That’s when word apparently got out about the Woodland Hills outfit, which hosts 65,000 online forums on topics ranging from technology to hobbies to parenting.

GrowdGather, which trades over the counter, was the LABJ Stock Index’s top gainer last week, with a share price increase of 31 percent. The stock closed at $1.88 on Jan. 27 when 827,000 shares traded hands, more than three times the average.

Chief Executive Sanjay Sabnani attributed the trading to an interview he did on SocialMedia.net, a popular Internet site that tracks online media. He also believes investors have a renewed fascination with new Internet companies.

“It feels a little like 1998, with euphoria among private companies and high valuations in public markets,” said Sabnani, who founded the company in 2002 when he bought humor forum Genmay.com. The company went public through a reverse merger in 2008 and claims dramatic growth.

“Last year we went from 12 million page views a month to 90 million page views. Our goal for the end of this year is 300 million to 400 million page views per month,” he said.

However, like many other small Internet companies that rely on advertising, CrowdGather has a hard time making money.

In its most recent earnings report, which was for the third quarter, it stated net losses of $771,000, wider than the $471,000 loss of a year earlier. Revenue was up a whopping 700 percent, though it only amounted to $462,925.

The company attributed its losses to higher administrative costs associated with its purchase last year of Adisn, a Long Beach digital ad agency, which cost $5.5 million in stock. It also bought another forum network, FreeForums.org, for $1 million in stock, and forum network LaFora for an undisclosed sum.

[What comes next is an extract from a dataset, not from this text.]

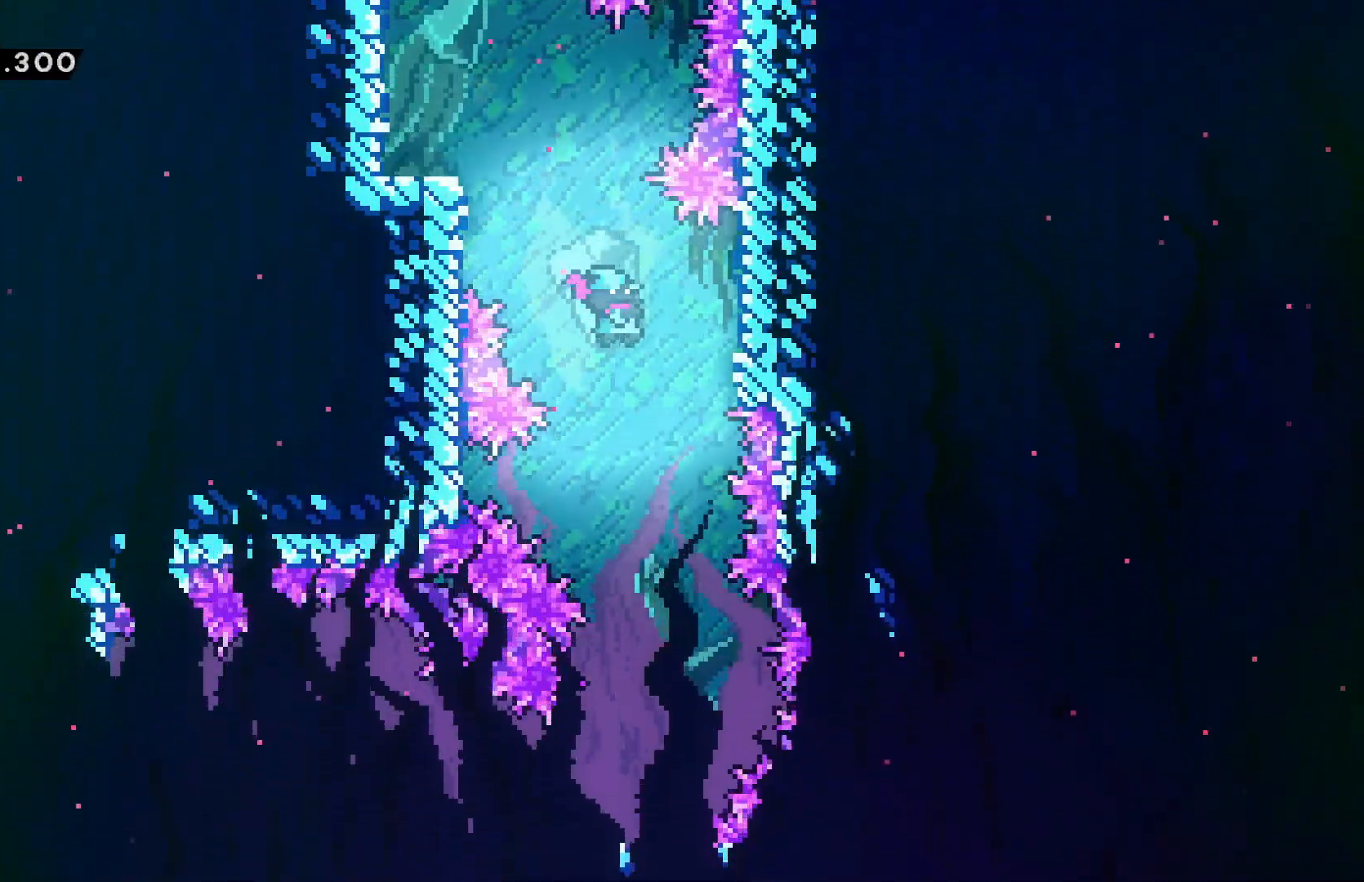
{"keys": ["down"], "events": [[67, "down", "down"], [67, "right", "up"], [184, "dash", "down"], [300, "dash", "up"]]}
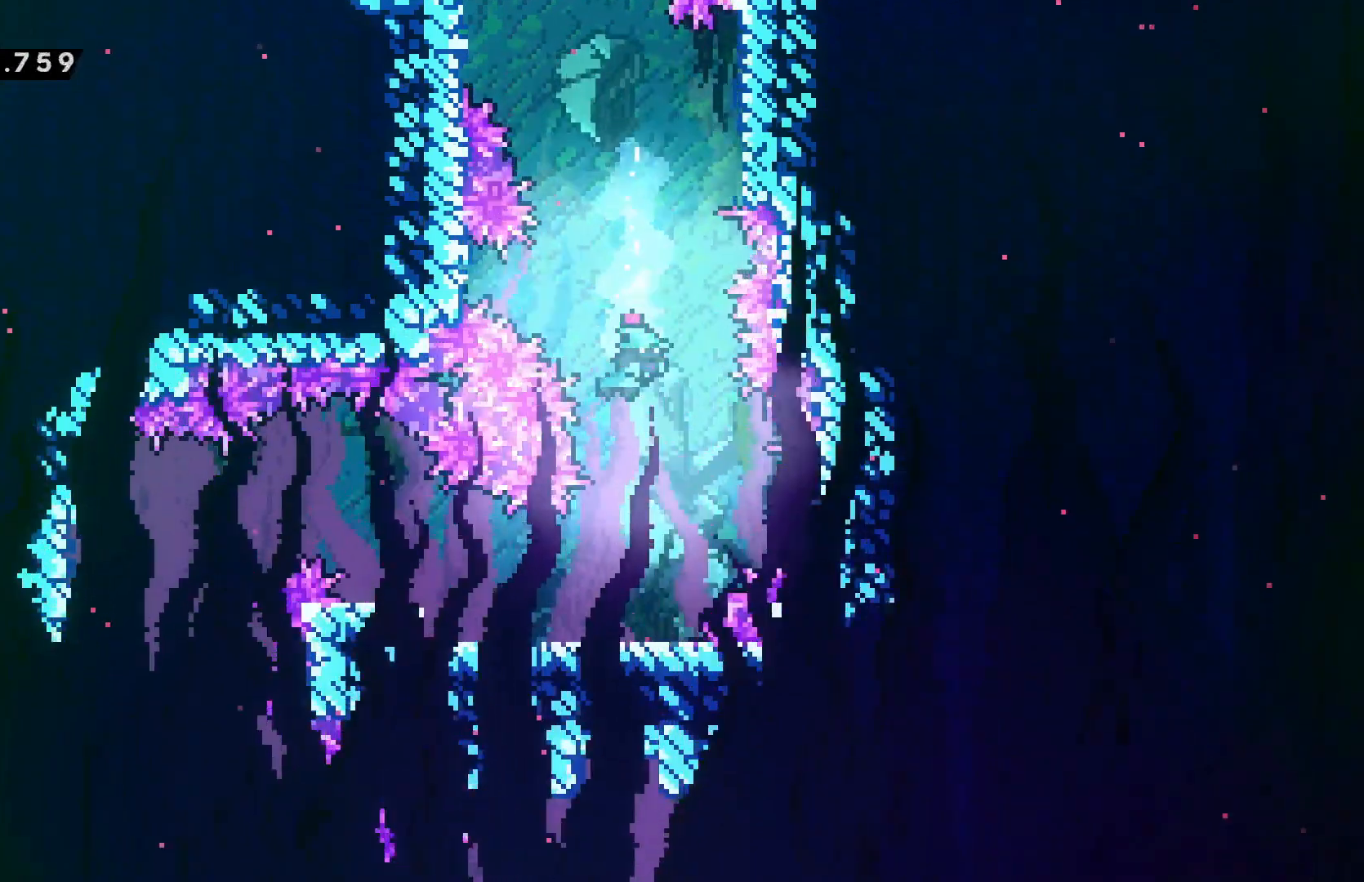
{"keys": ["left"], "events": [[467, "left", "down"], [500, "down", "up"]]}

CrowdGather only has 10 employees because its hosting is electronic while the forums are supervised by interested volunteers. Its most popular forums include Genmay, with 900,000 page views a month, and ZuneBoards.com for users of the Microsoft media player that gets 400,000 page views a month. Others have topics ranging from fish tanks to democracy to health care, and some only get a few thousand page views a month.

But so far, CrowdGather hasn’t sold a single ad directly to an advertiser. Instead, it works through networks that place the ads but also take the lion’s share of revenue.

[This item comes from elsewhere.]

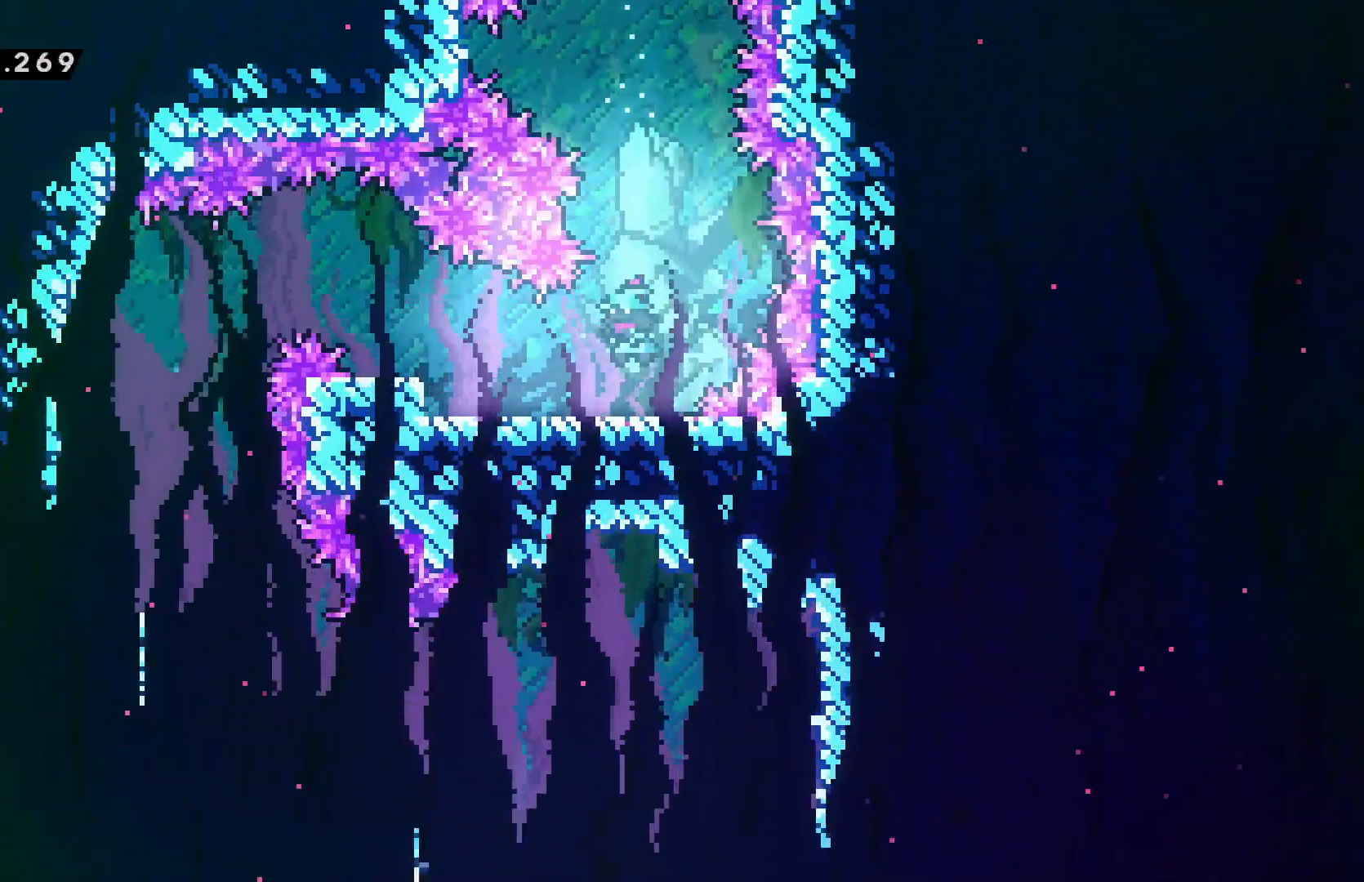
{"keys": ["left"], "events": []}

Aaron Schoenberger, founder of digital ad agency Brainchild Group in Beverly Hills, said a major challenge for CrowdGather will be to get advertisers to buy space on small forums.

“You have a long way to go until you get that first advertiser,” he said.

Sabnani believes forums are overlooked by advertisers because they are often text heavy and visually boring. But when people want detailed information, especially on how to fix something, they usually go to Google and find the answer on a forum.

“Forums are the help desk of the Internet,” Sabnani said. “I keep asking, ‘Why don’t advertisers talk about forums?’”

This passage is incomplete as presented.